SOURCE RECORDS section start
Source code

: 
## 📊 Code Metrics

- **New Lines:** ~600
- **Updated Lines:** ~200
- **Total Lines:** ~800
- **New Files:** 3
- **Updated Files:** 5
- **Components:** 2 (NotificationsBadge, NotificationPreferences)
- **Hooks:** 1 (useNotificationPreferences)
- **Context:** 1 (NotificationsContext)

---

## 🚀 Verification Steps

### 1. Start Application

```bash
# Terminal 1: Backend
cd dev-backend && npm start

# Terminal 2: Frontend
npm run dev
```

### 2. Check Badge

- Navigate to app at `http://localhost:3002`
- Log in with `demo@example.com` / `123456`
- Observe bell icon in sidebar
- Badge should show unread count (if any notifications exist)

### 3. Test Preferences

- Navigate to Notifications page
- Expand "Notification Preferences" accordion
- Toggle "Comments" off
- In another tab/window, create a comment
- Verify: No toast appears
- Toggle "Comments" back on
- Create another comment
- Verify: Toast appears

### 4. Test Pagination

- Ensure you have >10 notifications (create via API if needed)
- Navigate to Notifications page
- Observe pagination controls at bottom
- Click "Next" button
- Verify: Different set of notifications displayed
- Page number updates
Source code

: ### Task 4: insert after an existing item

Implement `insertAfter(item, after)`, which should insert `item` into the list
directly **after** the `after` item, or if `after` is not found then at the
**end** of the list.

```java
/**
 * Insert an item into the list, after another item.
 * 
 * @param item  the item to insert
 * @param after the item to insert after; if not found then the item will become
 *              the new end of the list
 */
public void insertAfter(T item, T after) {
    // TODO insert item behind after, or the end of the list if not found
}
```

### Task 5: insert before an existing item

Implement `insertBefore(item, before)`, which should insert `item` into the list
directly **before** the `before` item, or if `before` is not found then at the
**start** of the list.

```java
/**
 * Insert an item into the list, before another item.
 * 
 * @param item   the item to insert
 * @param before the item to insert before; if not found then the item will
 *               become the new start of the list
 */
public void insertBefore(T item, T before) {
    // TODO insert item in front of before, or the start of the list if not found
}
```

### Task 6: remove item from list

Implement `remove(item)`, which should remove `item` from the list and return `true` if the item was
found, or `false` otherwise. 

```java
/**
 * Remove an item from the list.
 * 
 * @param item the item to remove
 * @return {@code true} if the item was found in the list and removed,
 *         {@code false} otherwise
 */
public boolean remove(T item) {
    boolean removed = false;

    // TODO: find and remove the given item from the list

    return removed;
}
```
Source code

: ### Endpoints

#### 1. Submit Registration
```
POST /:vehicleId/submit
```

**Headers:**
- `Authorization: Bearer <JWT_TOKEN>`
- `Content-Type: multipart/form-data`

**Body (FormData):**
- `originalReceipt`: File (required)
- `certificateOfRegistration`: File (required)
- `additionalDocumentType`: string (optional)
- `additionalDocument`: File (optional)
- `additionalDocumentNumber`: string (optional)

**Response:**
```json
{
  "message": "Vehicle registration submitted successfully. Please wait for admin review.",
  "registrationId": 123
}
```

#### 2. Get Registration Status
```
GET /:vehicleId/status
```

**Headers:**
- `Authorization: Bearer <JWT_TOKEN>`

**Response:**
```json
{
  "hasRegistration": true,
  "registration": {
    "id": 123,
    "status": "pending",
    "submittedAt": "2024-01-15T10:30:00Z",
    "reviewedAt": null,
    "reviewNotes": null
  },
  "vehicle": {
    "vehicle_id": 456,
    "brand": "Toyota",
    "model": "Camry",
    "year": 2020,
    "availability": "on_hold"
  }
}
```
SOURCE RECORDS section end
Reproduce each record exactly as it appears.

Source code

: 
## 📊 Code Metrics

- **New Lines:** ~600
- **Updated Lines:** ~200
- **Total Lines:** ~800
- **New Files:** 3
- **Updated Files:** 5
- **Components:** 2 (NotificationsBadge, NotificationPreferences)
- **Hooks:** 1 (useNotificationPreferences)
- **Context:** 1 (NotificationsContext)

---

## 🚀 Verification Steps

### 1. Start Application

```bash
# Terminal 1: Backend
cd dev-backend && npm start

# Terminal 2: Frontend
npm run dev
```

### 2. Check Badge

- Navigate to app at `http://localhost:3002`
- Log in with `demo@example.com` / `123456`
- Observe bell icon in sidebar
- Badge should show unread count (if any notifications exist)

### 3. Test Preferences

- Navigate to Notifications page
- Expand "Notification Preferences" accordion
- Toggle "Comments" off
- In another tab/window, create a comment
- Verify: No toast appears
- Toggle "Comments" back on
- Create another comment
- Verify: Toast appears

### 4. Test Pagination

- Ensure you have >10 notifications (create via API if needed)
- Navigate to Notifications page
- Observe pagination controls at bottom
- Click "Next" button
- Verify: Different set of notifications displayed
- Page number updates
Source code

: ### Task 4: insert after an existing item

Implement `insertAfter(item, after)`, which should insert `item` into the list
directly **after** the `after` item, or if `after` is not found then at the
**end** of the list.

```java
/**
 * Insert an item into the list, after another item.
 * 
 * @param item  the item to insert
 * @param after the item to insert after; if not found then the item will become
 *              the new end of the list
 */
public void insertAfter(T item, T after) {
    // TODO insert item behind after, or the end of the list if not found
}
```

### Task 5: insert before an existing item

Implement `insertBefore(item, before)`, which should insert `item` into the list
directly **before** the `before` item, or if `before` is not found then at the
**start** of the list.

```java
/**
 * Insert an item into the list, before another item.
 * 
 * @param item   the item to insert
 * @param before the item to insert before; if not found then the item will
 *               become the new start of the list
 */
public void insertBefore(T item, T before) {
    // TODO insert item in front of before, or the start of the list if not found
}
```

### Task 6: remove item from list

Implement `remove(item)`, which should remove `item` from the list and return `true` if the item was
found, or `false` otherwise. 

```java
/**
 * Remove an item from the list.
 * 
 * @param item the item to remove
 * @return {@code true} if the item was found in the list and removed,
 *         {@code false} otherwise
 */
public boolean remove(T item) {
    boolean removed = false;

    // TODO: find and remove the given item from the list

    return removed;
}
```
Source code

: ### Endpoints

#### 1. Submit Registration
```
POST /:vehicleId/submit
```

**Headers:**
- `Authorization: Bearer <JWT_TOKEN>`
- `Content-Type: multipart/form-data`

**Body (FormData):**
- `originalReceipt`: File (required)
- `certificateOfRegistration`: File (required)
- `additionalDocumentType`: string (optional)
- `additionalDocument`: File (optional)
- `additionalDocumentNumber`: string (optional)

**Response:**
```json
{
  "message": "Vehicle registration submitted successfully. Please wait for admin review.",
  "registrationId": 123
}
```

#### 2. Get Registration Status
```
GET /:vehicleId/status
```

**Headers:**
- `Authorization: Bearer <JWT_TOKEN>`

**Response:**
```json
{
  "hasRegistration": true,
  "registration": {
    "id": 123,
    "status": "pending",
    "submittedAt": "2024-01-15T10:30:00Z",
    "reviewedAt": null,
    "reviewNotes": null
  },
  "vehicle": {
    "vehicle_id": 456,
    "brand": "Toyota",
    "model": "Camry",
    "year": 2020,
    "availability": "on_hold"
  }
}
```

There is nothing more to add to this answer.